If you have deployed Veeam Kasten via the OperatorHub on an OpenShift cluster, the k10restore tool can be deployed via the Operator as described below. However, it is recommended to use either the Recovering Veeam Kasten from a Disaster via UI or Recovering Veeam Kasten from a Disaster via CLI process.

Recovering from a Veeam Kasten backup involves the following sequence of actions:

  1. Install a fresh Veeam Kasten instance.

  2. Configure a Location Profile from where the Veeam Kasten backup will be restored.

  3. Create a Kubernetes Secret named k10-dr-secret in the same namespace as the Veeam Kasten install, with the passphrase given when disaster recovery was enabled on the previous Veeam Kasten instance. The commands are detailed here.

  4. Create a K10restore instance. The required values are

    • Cluster ID - value given when disaster recovery was enabled on the previous Veeam Kasten instance.

    • Profile name - name of the Location Profile configured in Step 2.

    and the optional values are

    • Point in time - time (RFC3339) at which to evaluate restore data.
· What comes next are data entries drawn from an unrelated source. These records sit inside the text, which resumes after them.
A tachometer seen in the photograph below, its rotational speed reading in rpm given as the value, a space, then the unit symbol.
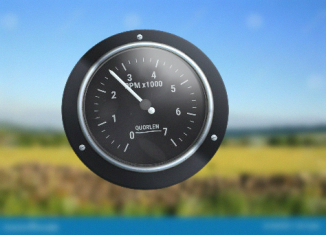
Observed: 2600 rpm
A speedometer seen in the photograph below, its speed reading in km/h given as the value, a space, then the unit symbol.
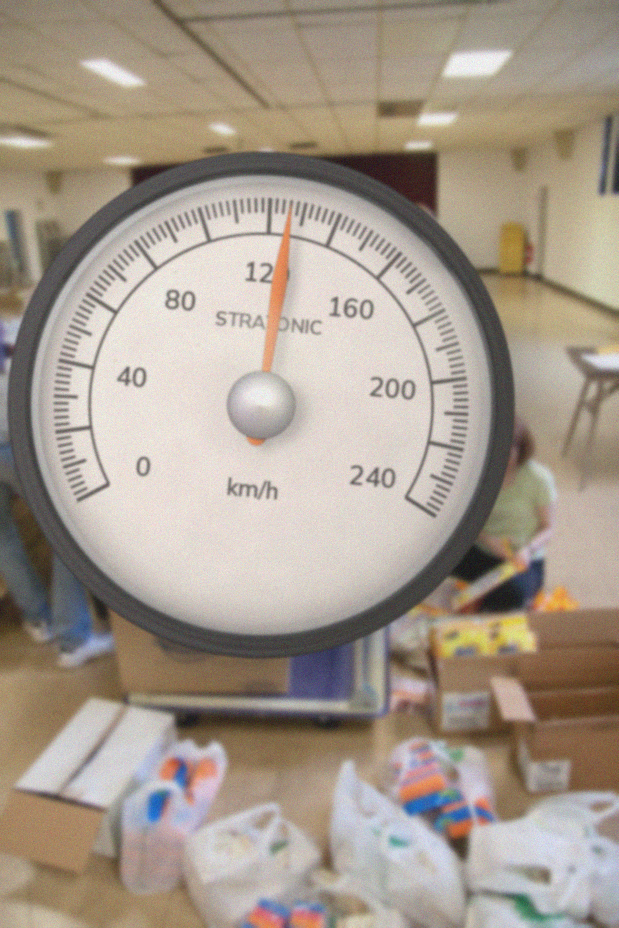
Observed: 126 km/h
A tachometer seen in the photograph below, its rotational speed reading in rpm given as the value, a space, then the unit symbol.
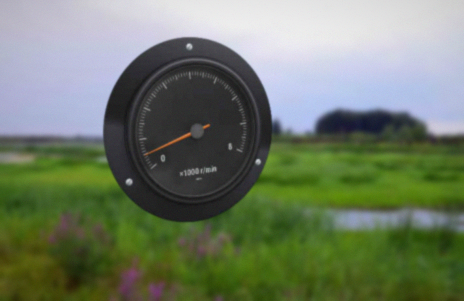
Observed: 500 rpm
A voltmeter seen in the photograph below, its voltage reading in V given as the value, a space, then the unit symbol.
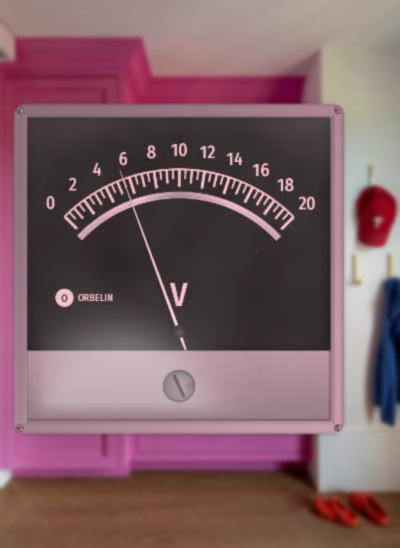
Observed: 5.5 V
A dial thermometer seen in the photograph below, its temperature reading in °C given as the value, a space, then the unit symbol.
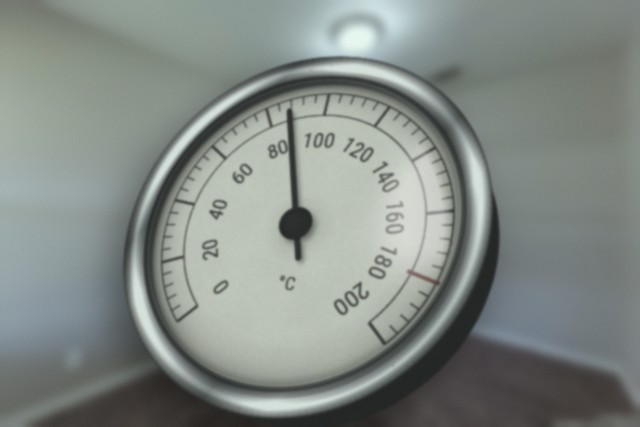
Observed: 88 °C
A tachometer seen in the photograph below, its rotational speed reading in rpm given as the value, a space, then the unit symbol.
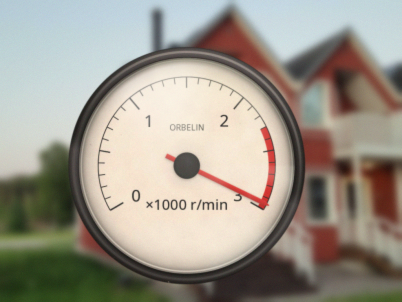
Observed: 2950 rpm
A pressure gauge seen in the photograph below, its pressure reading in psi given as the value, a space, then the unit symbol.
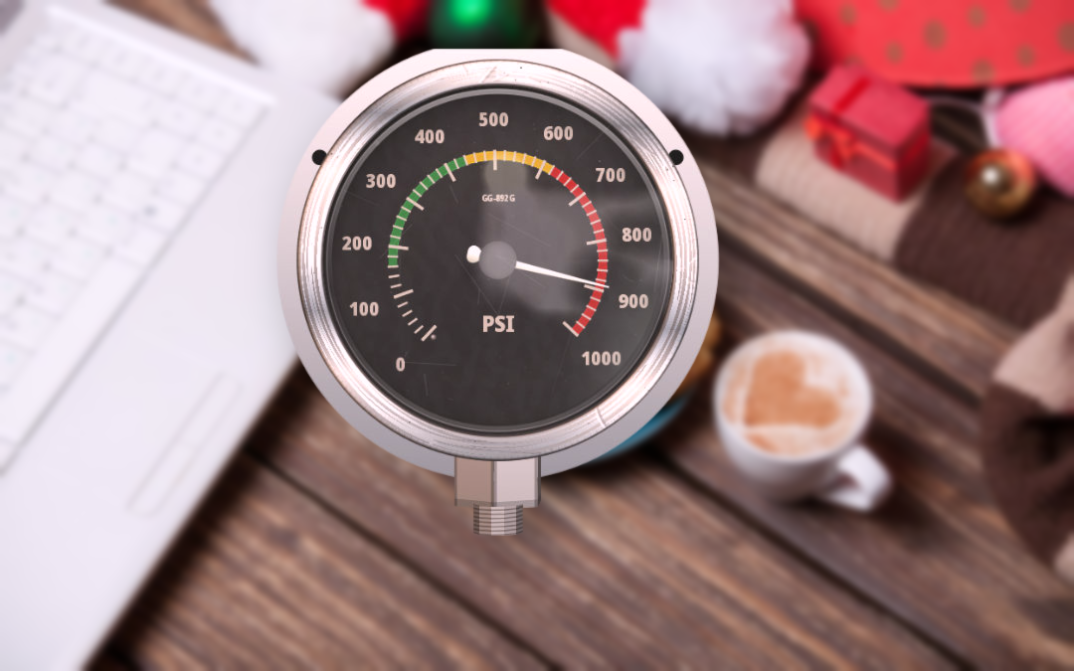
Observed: 890 psi
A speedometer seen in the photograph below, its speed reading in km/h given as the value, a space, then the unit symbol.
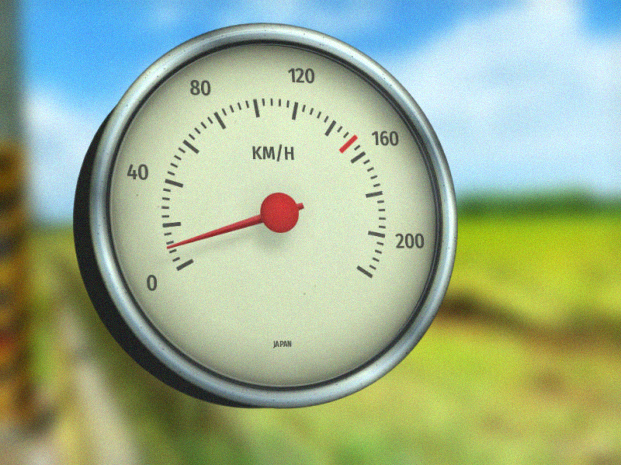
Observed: 10 km/h
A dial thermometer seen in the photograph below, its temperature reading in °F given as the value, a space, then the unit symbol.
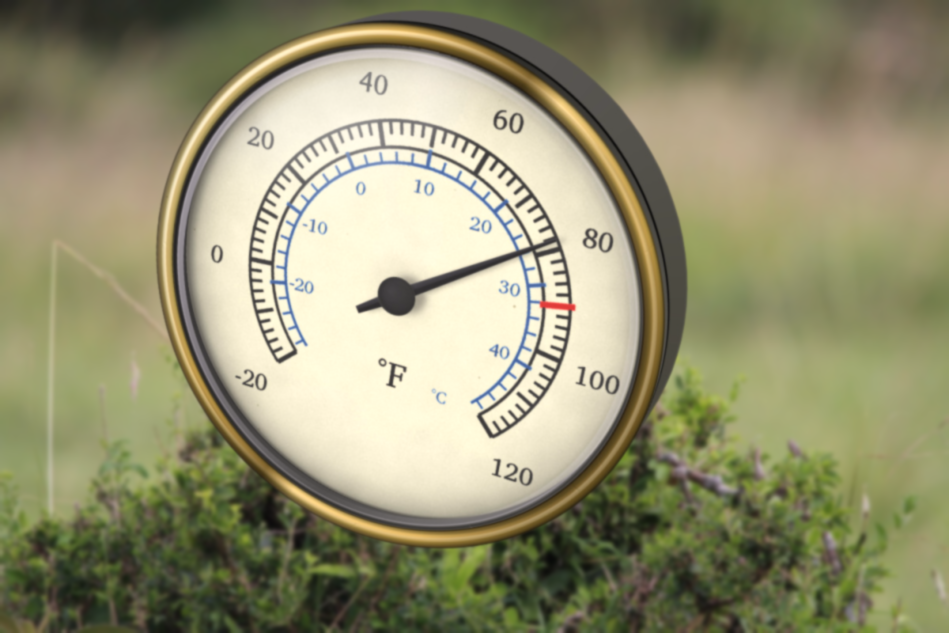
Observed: 78 °F
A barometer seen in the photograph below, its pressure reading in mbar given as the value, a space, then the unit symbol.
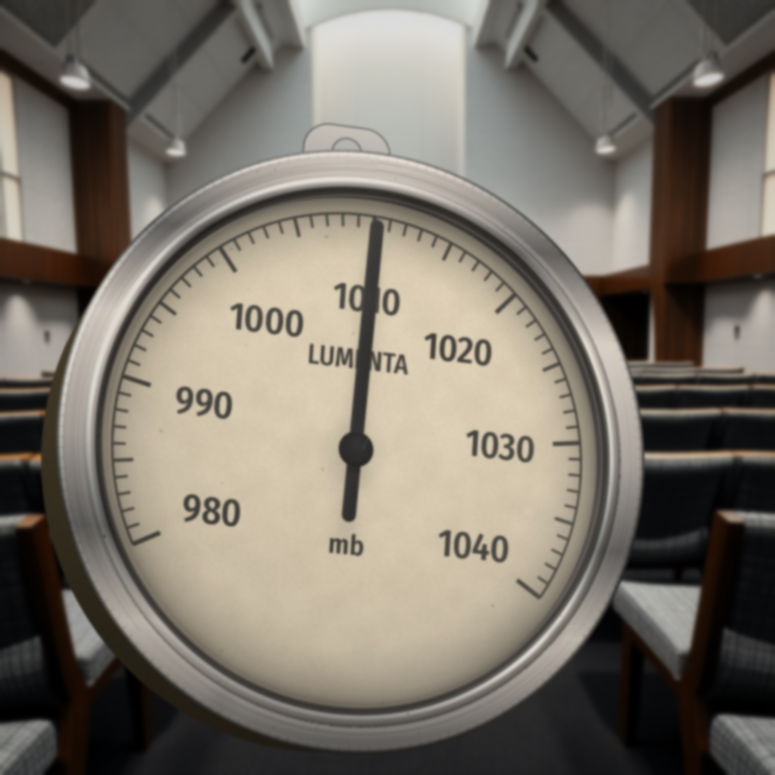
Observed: 1010 mbar
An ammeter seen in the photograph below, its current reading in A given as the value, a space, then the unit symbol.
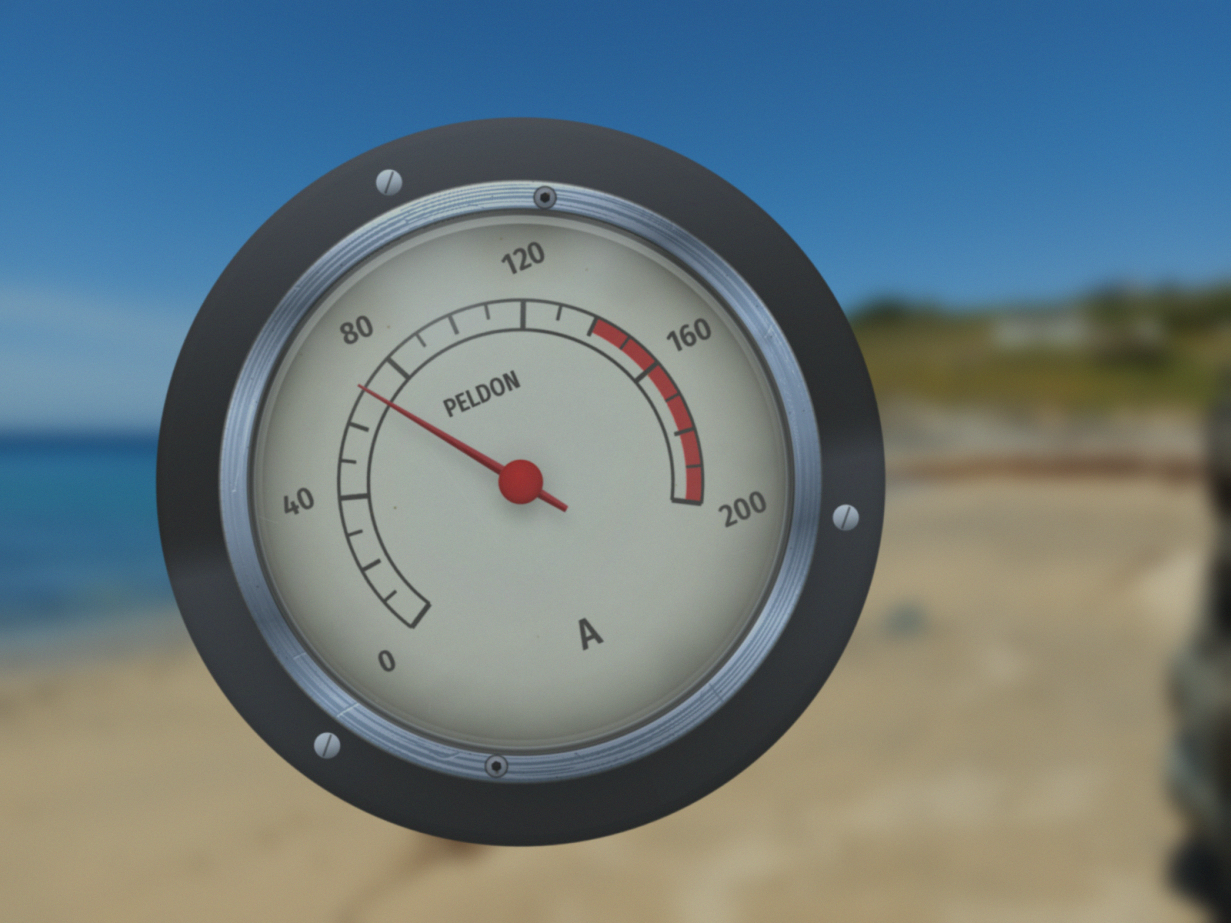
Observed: 70 A
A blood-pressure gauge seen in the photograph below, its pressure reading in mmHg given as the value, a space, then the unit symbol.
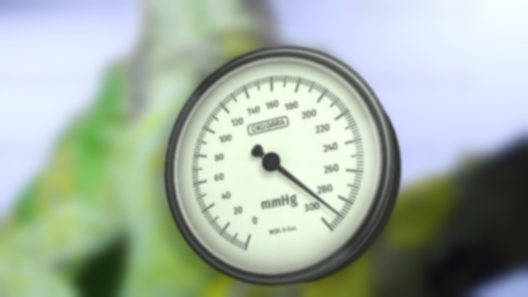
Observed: 290 mmHg
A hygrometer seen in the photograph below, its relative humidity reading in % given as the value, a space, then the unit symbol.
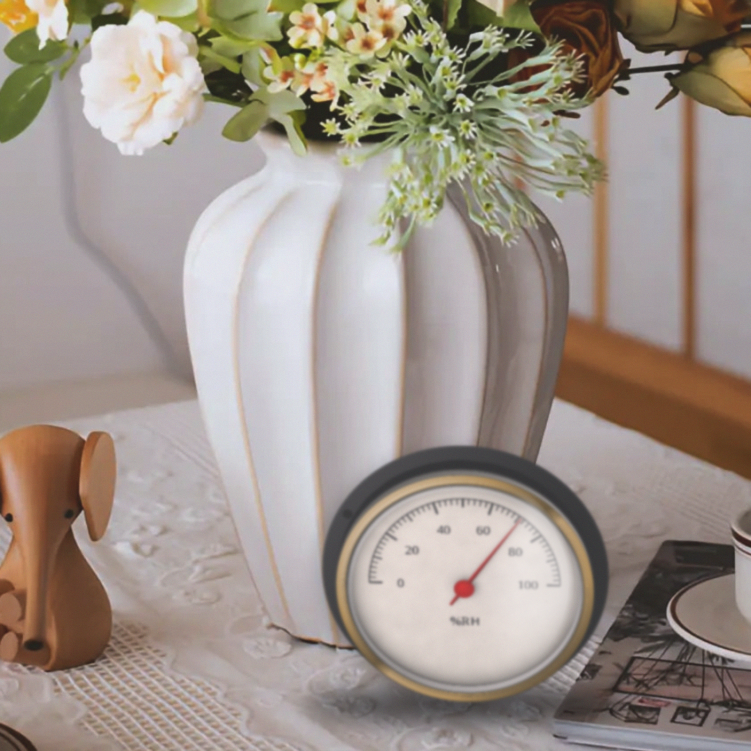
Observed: 70 %
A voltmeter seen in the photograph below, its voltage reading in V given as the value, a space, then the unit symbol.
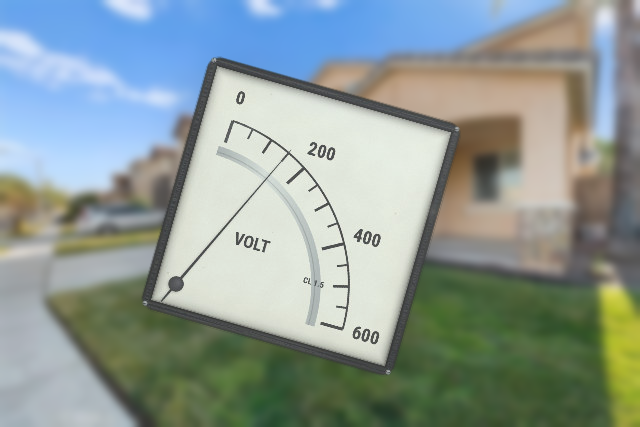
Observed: 150 V
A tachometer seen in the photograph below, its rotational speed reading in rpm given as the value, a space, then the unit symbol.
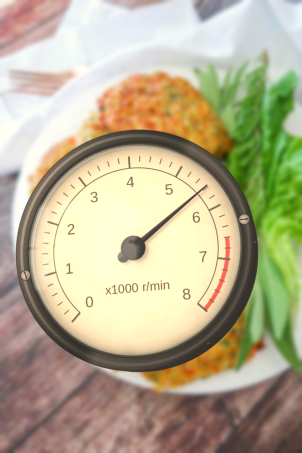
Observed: 5600 rpm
Example "2022-01-02T15:04:05Z".

    • Resources to skip - can be used to skip restore of specific resources. Example "profile,policies".

    After recovery, deleting the k10restore instance is recommended.

Operator K10restore form view with Enable HashiCorp Vault set to False

../_images/dr_operator_passphrase.png

Operator K10restore form view with Enable HashiCorp Vault set to True

../_images/dr_operator_vault.png

Using the Restored Veeam Kasten in Place of the Original

The newly restored Veeam Kasten includes a safety mechanism to prevent it from performing critical background maintenance operations on backup data in storage. These operations are exclusive, meaning that there is only one Veeam Kasten instance should perform them one at a time. The DR-restored Veeam Kasten initially assumes that it does not have permission to perform these maintenance tasks. This assumption is made in case the original source, Veeam Kasten, is still running, especially during scenarios like testing the DR restore procedure in a secondary test cluster while the primary production Veeam Kasten is still active.

If no other Veeam Kasten instances are accessing the same sets of backup data (i.e., the original Veeam Kasten has been uninstalled and only the new DR-restored Veeam Kasten remains), it can be signaled that the new Veeam Kasten is now eligible to take over the maintenance duties by deleting the following resource:

# Delete the k10-dr-remove-to-get-ownership configmap in the Kasten namespace.
$ kubectl delete configmap --namespace=kasten-io k10-dr-remove-to-get-ownership

Warning

It is critical that you delete this resource only when you are prepared to make the permanent cutover to the new DR-restored Veeam Kasten instance. Running multiple Veeam Kasten instances simultaneously, each assuming ownership, can corrupt backup data.